Biography: Charles Colbourn completed his PhD at the University of Toronto in Canada in 1980; he chaired the Department of Combinatorics and Optimization at the University of Waterloo (Canada), and held an endowed professorship at the University of Vermont, prior to joining Arizona State University. He is the author of the graduate text “The Combinatorics of Network Reliability”, and has written extensively on techniques for calculating, bounding, and approximating network reliability. His research interests focus on combinatorial structure and algorithms that exploit it. He serves on six editorial boards of international journals in these areas. In addition to research on network reliability in wired networks, his recent research explores protocols in optical, mobile ad hoc, and sensor networks as well as network testing.
Wednesday, 10 October 2007 - 09:00 - 10:00
by Dimitri Papadimitriou, Alcatel-Lucent, Belgium
Abstract: MPLS was designed as a Layer 3 forwarding paradigm. After a period where MPLS in-band OAM functionality has been nearly totally ignored, MPLS OAM and related techniques are currently taking the opposite direction. Henceforth, we assist to a progressive overload of the MPLS OAM functionality and related mechanisms. In turn, networks are becoming more complex to configure, operate and maintain; thus, MPLS OAM is inducing the inverse result from the initial objective (simplify network operations).
This paper will trace back the steps that lead from no OAM consideration until the current situation for IP/MPLS networks and provide an analytical overview of the MPLS OAM techniques. This paper will analyze where and when OAM mechanisms can be valuable in IP/MPLS network resiliency operations. For this purpose, quantitative estimations on OAM performance vs resiliency, robustness and scalability objectives will be presented.
From this analysis, techniques for combining adequately OAM functionality will be illustrated on representative examples.

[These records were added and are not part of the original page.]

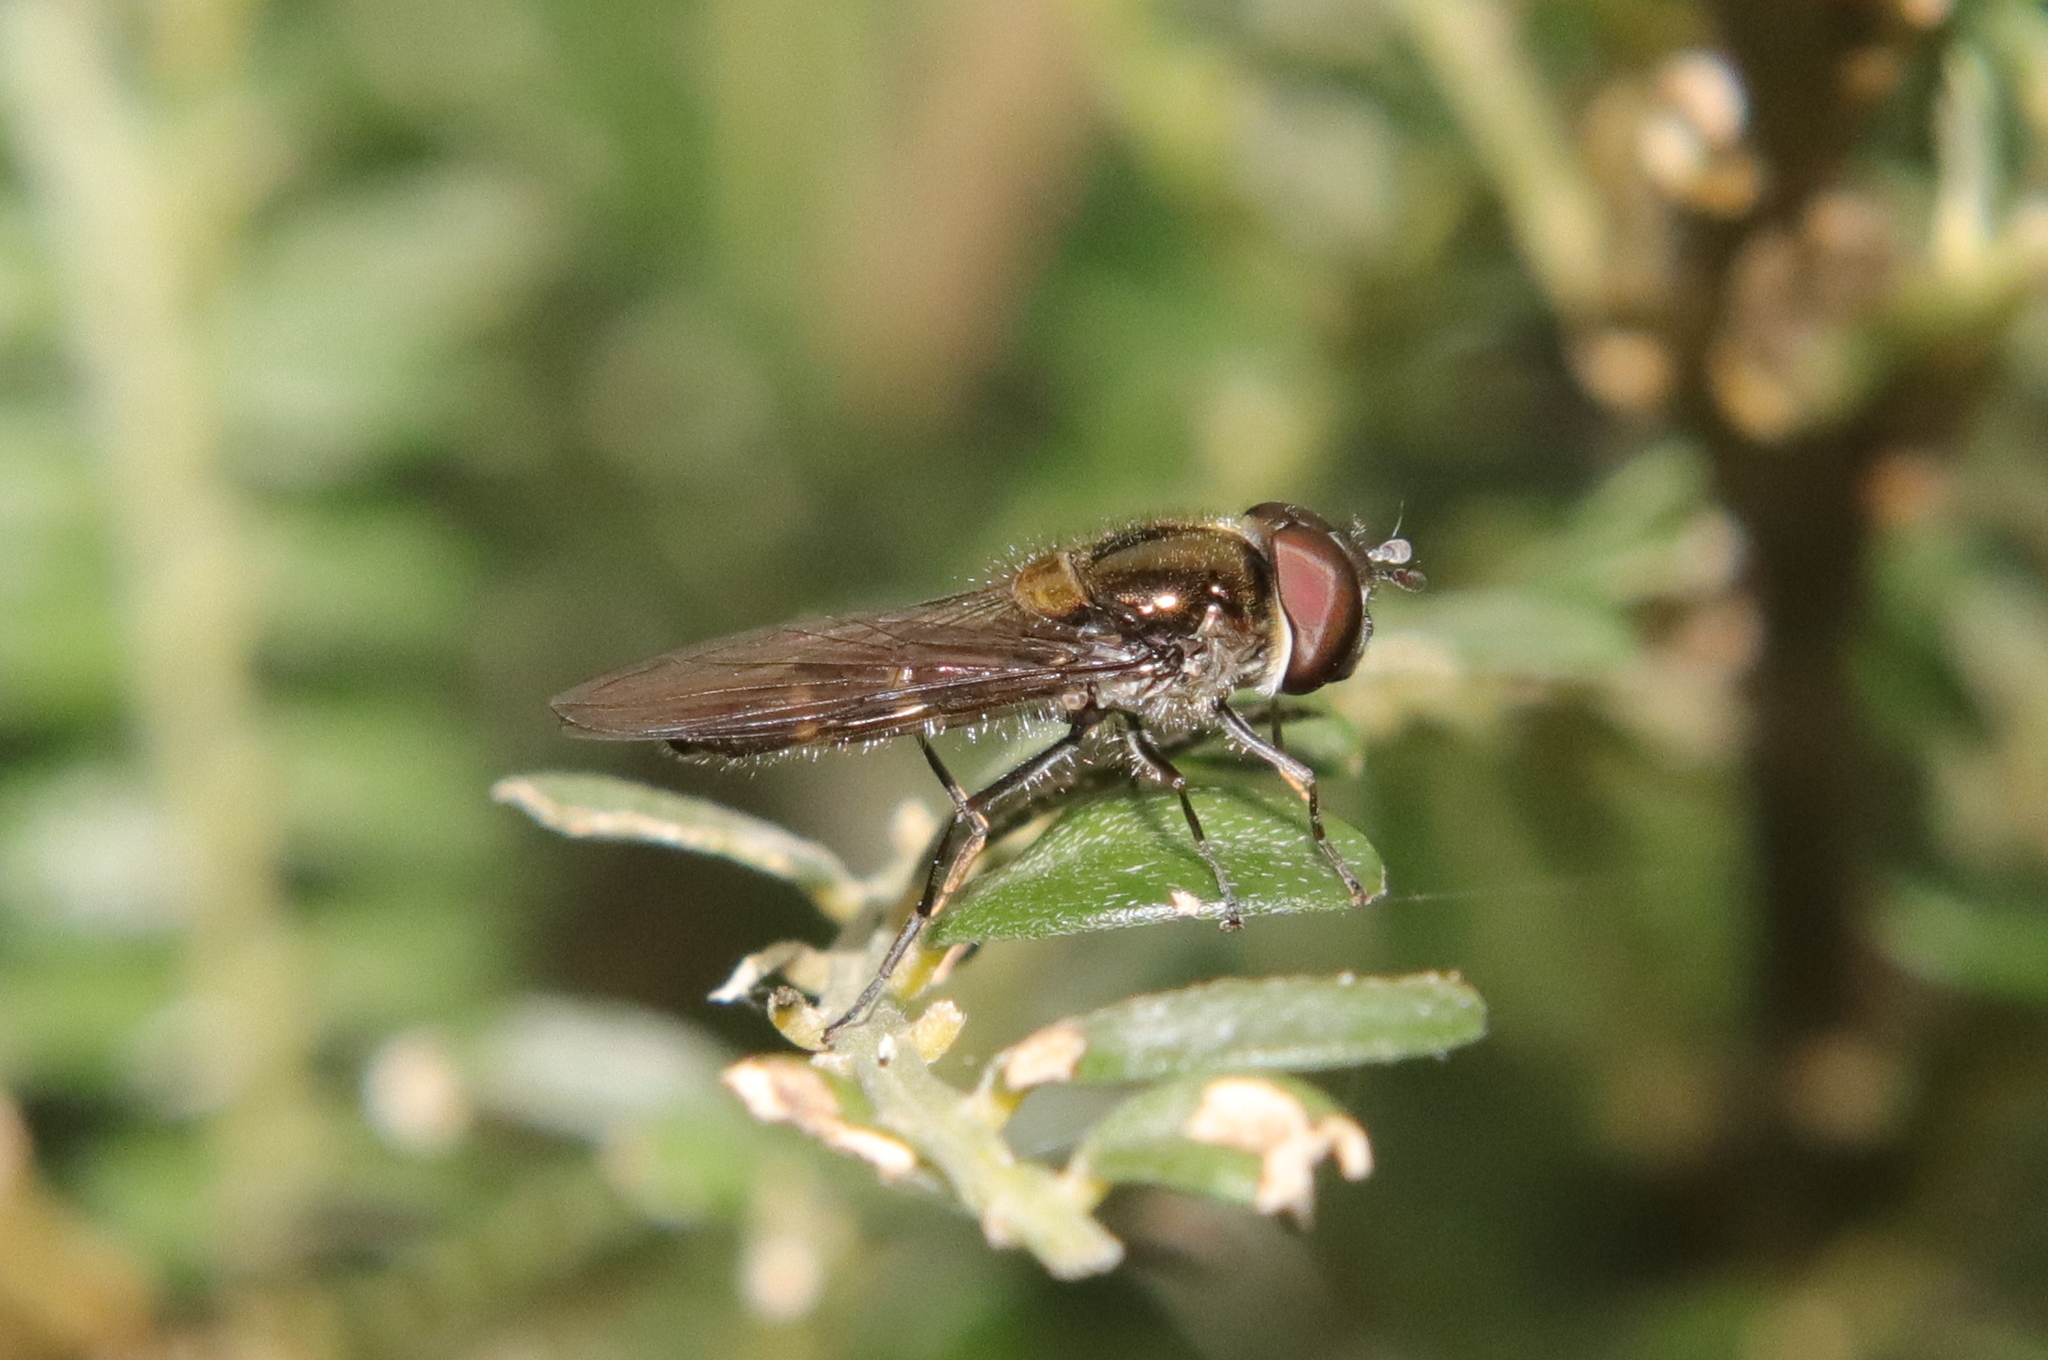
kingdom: Animalia
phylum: Arthropoda
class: Insecta
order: Diptera
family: Syrphidae
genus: Melangyna
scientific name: Melangyna novaezelandiae
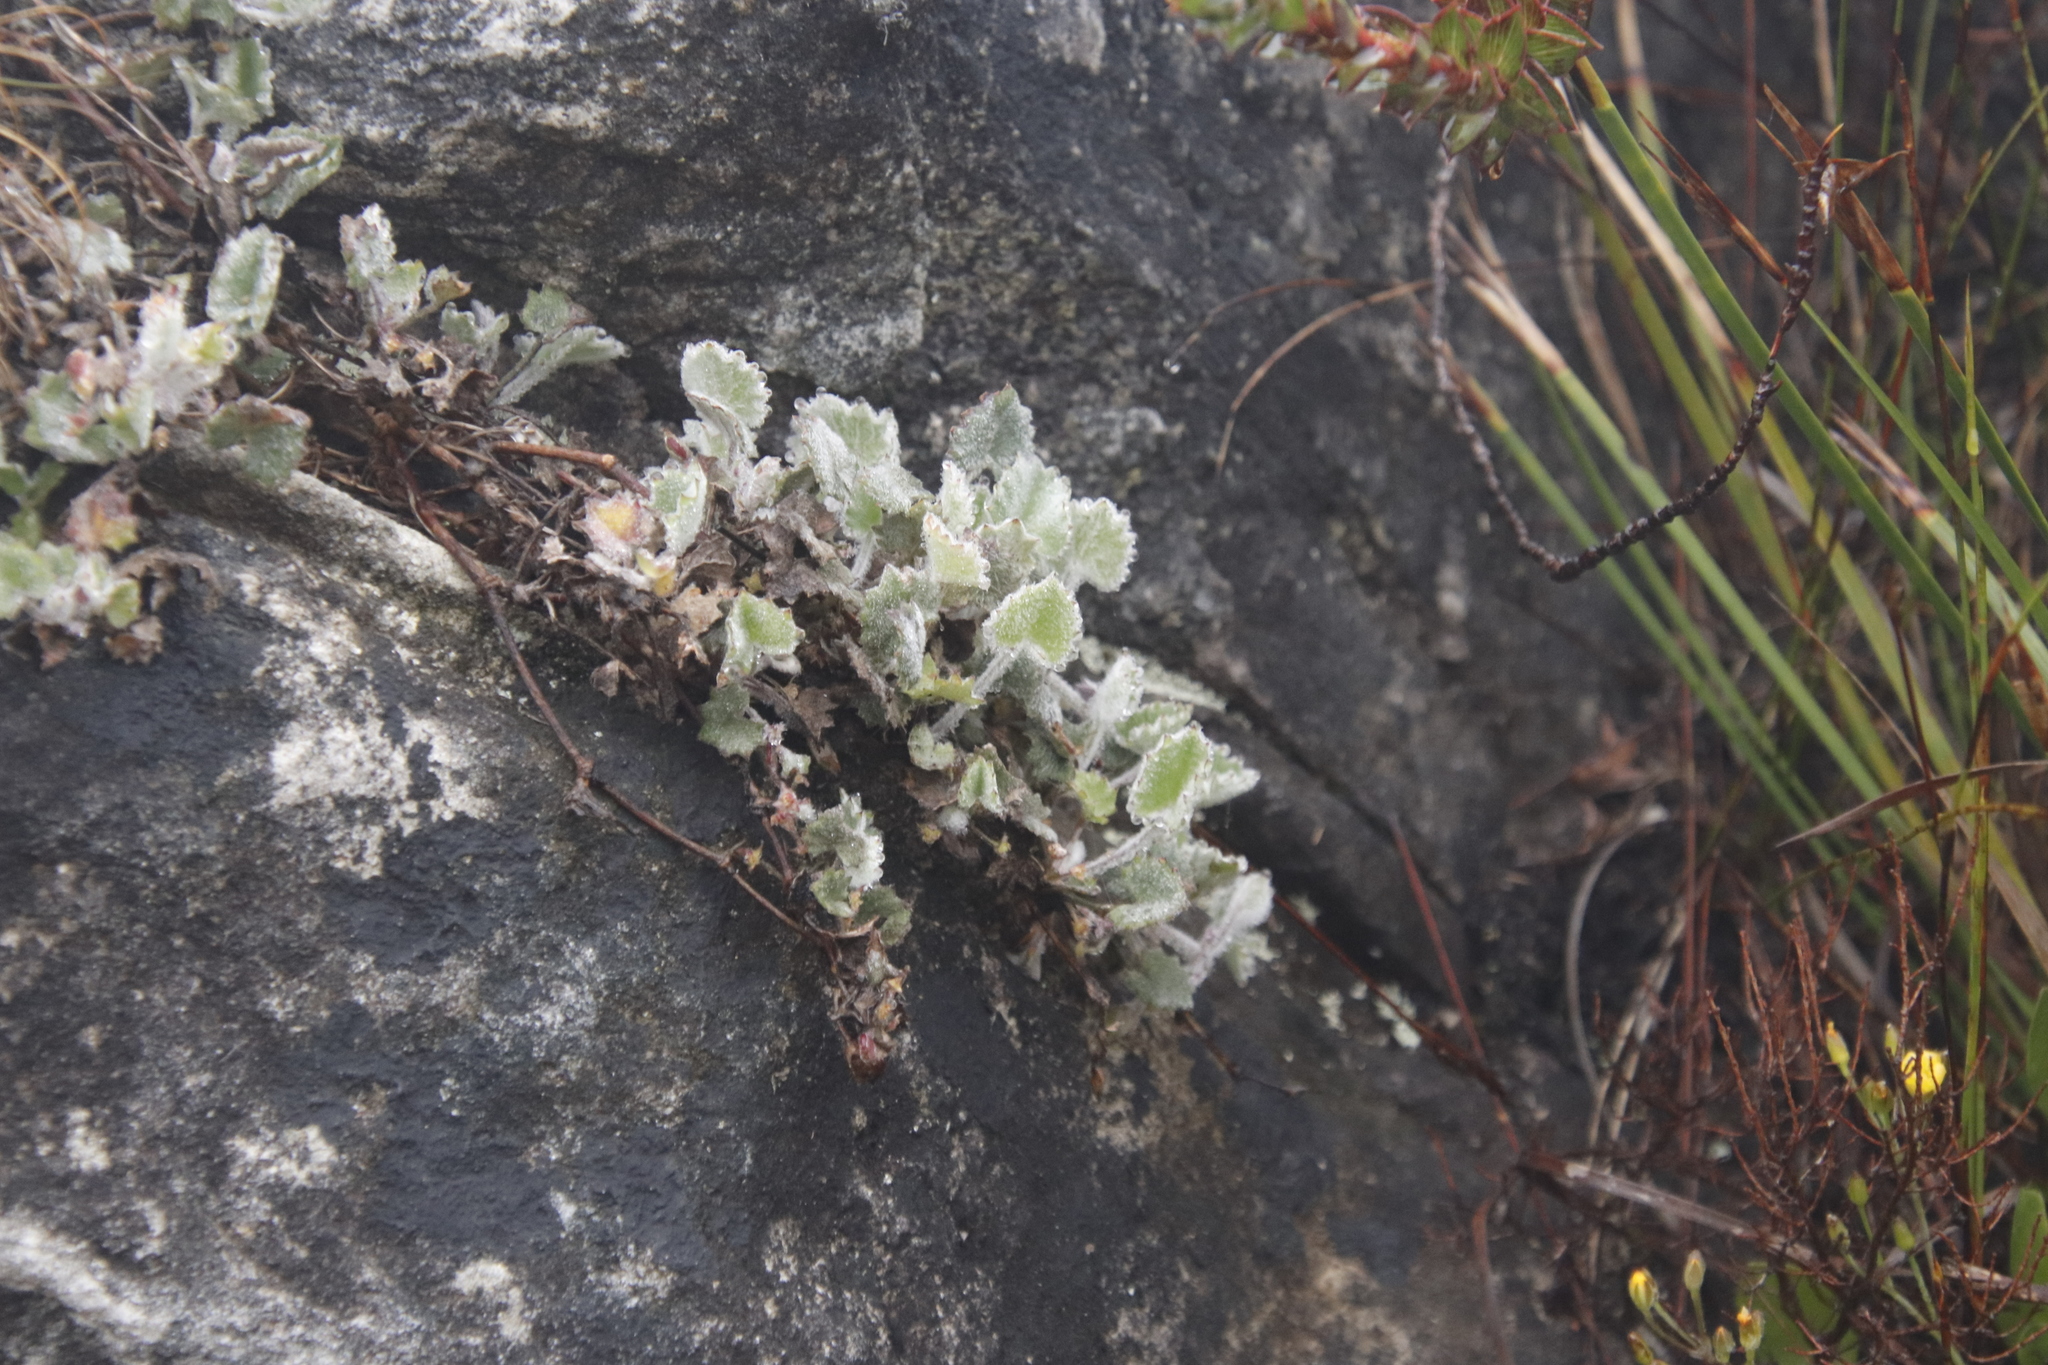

Biography: Dimitri Papadimitriou joined the Alcatel CTO in 2000 as Expert Research Engineer the Network Architecture team of the Central Research Center (CRC) where he was in charge of the packet/optical networking architecture. In 2004, he joined the Packet-Transport Infrastructure (PTI) team of the Research and Innovation (R&I) of the Alcatel Corporate CTO department. Since 2006, he works for the Network Strategy Group (NSG) of the Alcatel Corporate CTO, as Network Strategy Director where he is in charge of the carrier grade packet technonologies and network architecture. His current areas of investigation are focused on IP and Ethernet networks including routing, traffic engineering and QoS mechanisms. He authored various technical papers on routing and recovery techniques for packet / multi-layer networks. He is also actively involved in the standardization activities of the IETF Routing Area. Dimitri Papadimitriou is a Distinguished Member of the Alcatel Technical Academy (ALTA).